**EXCERPT**
"""

Everybody Wants to Go to Heaven, But Nobody Wants to Die
I shared this with residents at the jail last week.
The concept of “dying to self” is found throughout the New Testament. It expresses the true essence of the Christian life, in which we take up our cross and follow Christ. Dying to self is part of being born again; the old self dies and the new self comes to life (John 3:3–7). Not only are Christians born again when we come to salvation, but we also continue dying to self as part of the process of sanctification. As such, dying to self is both a one-time event and a lifelong process.
Jesus spoke repeatedly to His disciples about taking up their cross (an instrument of death) and following Him. He made it clear that if any would follow Him, they must deny themselves, which means giving up their lives—spiritually, symbolically, and even physically, if necessary. This was a prerequisite for being a follower of Christ, who proclaimed that trying to save our earthly lives would result in losing our lives in the kingdom. But those who would give up their lives for His sake would find eternal life (Matthew 16:24–25; Mark 8:34–35). Indeed, Jesus even went so far as to say that those who are unwilling to sacrifice their lives for Him cannot be His disciples (Luke 14:27).

"""

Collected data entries
"""

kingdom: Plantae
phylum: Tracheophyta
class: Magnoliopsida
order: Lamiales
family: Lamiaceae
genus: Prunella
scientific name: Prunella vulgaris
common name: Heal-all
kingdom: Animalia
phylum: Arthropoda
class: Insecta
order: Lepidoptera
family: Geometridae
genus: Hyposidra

"""

**PROBLEMS TO WORK ON**
1. Reproduce, line for line, all of the entries that name living things by group, from the first kingdom line to the last line listed.
2. Write the next part of the passage on dying to self, starting after its final sentence.

**RESPONSES TO THE EXERCISE**
1.
kingdom: Plantae
phylum: Tracheophyta
class: Magnoliopsida
order: Lamiales
family: Lamiaceae
genus: Prunella
scientific name: Prunella vulgaris
common name: Heal-all
kingdom: Animalia
phylum: Arthropoda
class: Insecta
order: Lepidoptera
family: Geometridae
genus: Hyposidra

2.
Baptism expresses the commitment of the believer to die to the old, sinful way of life (Romans 6:4–8), and be reborn to a new life in Christ. In Christian baptism, the action of being immersed in the water symbolizes dying and being buried with Christ. The action of coming out of the water exemplifies Christ’s resurrection. Baptism identifies us with Christ in His death and resurrection, portraying symbolically the life of the Christian as dying to self and living for and in Him who died for us (Galatians 2:20).
Paul explains to the Galatians the process of dying to self as one in which he has been “crucified with Christ,” and now Paul no longer lives, but Christ lives in him. Paul’s old life, with its propensity to sin and to follow the ways of the world, is dead, and the new Paul is the dwelling place of Christ who lives in and through him. This does not mean that when we “die to self” we become inactive or insensible, nor do we feel ourselves to be dead. Rather, dying to self means that the things of the old life are put to death, most especially the sinful ways and lifestyles in which we once engaged. “Those who belong to Christ Jesus have crucified the sinful nature with its passions and desires” (Galatians 5:24). Where we once pursued selfish pleasures, we now pursue, with equal passion, that which pleases God.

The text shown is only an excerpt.